Kaynak:
_ _ _
15 Ağustos 2024 Perşembe

 

SURİYE HUKUKUNA GÖRE EVLİLİKLER TÜRK HUKUKUNDAKİ UYGULAMA 





NEVİN BİLGİN 

Türkiye, Suriye'deki savaş ve iç karışıklık nedeniyle büyük bir göç akınına uğramış ve bu durum ülkenin demografik yapısını önemli ölçüde değiştirmiştir. Türkiye’de geçici koruma altında bulunan Suriyeliler, çeşitli sosyal ve hukuki sorunlarla karşı karşıyadır. Bu sorunlardan biri de Suriyelilerin çocuk yaşta evlilikleri oluşturmaktadir.

Suriyelilerin Aile Hukuku ve Çocuk Yaşta Evlilikler

Suriye'de çocuk yaşta evlilikler, kültürel ve toplumsal faktörlerle bağlantılı olarak yaygın bir uygulama halindedir. Ancak, Türkiye'nin aile hukukunda çocuk yaşta evlilikler  kabul edilmemekte ve bu tür evliliklerin geçerliliği tartışma konusu olmaktadır. 

Türk Medeni Kanunu, evlenme yaşını 18 olarak belirlerken, Suriye'de bu yaş sınırı daha düşük olabilir. Bu durum, Suriyelilerin Türkiye’ye gelmeden önce yapmış oldukları çocuk yaşta evliliklerin Türk hukuku açısından nasıl değerlendirileceği sorusunu gündeme getirmektedir.

Türk Hukukunda Çocuk Yaşta Evliliklerin Değerlendirilmesi

Türk hukukunda çocuk yaşta evlilikler, kamu düzenine aykırı olarak kabul edilir. Türk Medeni Kanunu'na göre, evlenme yaşı 18 olarak belirlenmiş olup, 16 yaşına kadar düşen evlilikler genellikle geçersiz sayılmaktadır. Ancak, geçici koruma altında bulunan Suriyelilerle ilgili bu durum daha karmaşık hale gelebilmektedir. Özellikle, Suriyelilerin Türkiye’ye gelmeden önce yaptıkları çocuk yaşta evlilikler Türk hukuku açısından sorun oluşturmaktadır.

Suriye Hukukunun Türk Hukukunda Uygulanabilirliği

Suriye hukukuna göre yapılmış çocuk yaşta evlilikler Türk hukukunda t “mutlak butlan” (geçersizlik) ile sonuçlanması söz konusudur.  Türk hukukunda, yabancı ülkelerde yapılan çocuk yaşta evliliklerin tanınmamaktadir.

Uluslararası Hukuk ve Avrupa Konseyi Standartları

Türkiye, Avrupa Konseyi üyesi bir ülke olarak, Avrupa İnsan Hakları Sözleşmesi (AİHS) ve BM Çocuk Hakları Sözleşmesi'ne taraf bir devlettir. Bu uluslararası sözleşmeler, çocukların üstün menfaatini koruma yükümlülüğünü getirir. Bu bağlamda, çocuk yaşta evliliklerin Türkiye'deki hukuki statüsü, uluslararası hukuk standartlarına uygun olarak değerlendirilmelidir.
_ _ _
Kısa görev: Suriyeli evlilikleri yazısında "NEVİN BİLGİN" sözlerinin geçtiği yerden başlayıp "yaşta evlilikleri oluşturmaktadir." sözlerinden sonra biten bölümü harfi harfine yeniden yaz.

Veri bölümü:
_ _ _
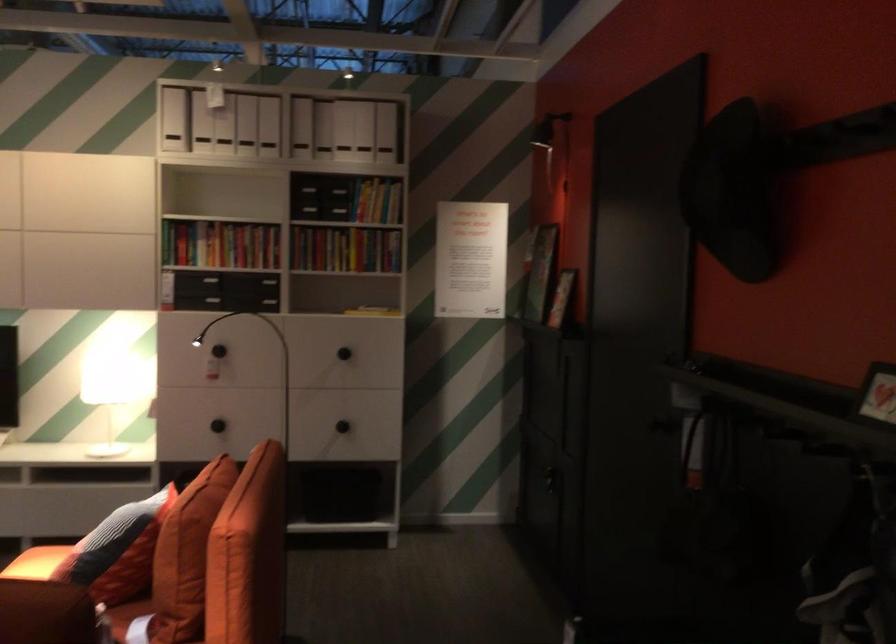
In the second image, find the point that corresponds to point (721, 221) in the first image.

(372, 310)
_ _ _
Yapılan iş:
NEVİN BİLGİN 

Türkiye, Suriye'deki savaş ve iç karışıklık nedeniyle büyük bir göç akınına uğramış ve bu durum ülkenin demografik yapısını önemli ölçüde değiştirmiştir. Türkiye’de geçici koruma altında bulunan Suriyeliler, çeşitli sosyal ve hukuki sorunlarla karşı karşıyadır. Bu sorunlardan biri de Suriyelilerin çocuk yaşta evlilikleri oluşturmaktadir.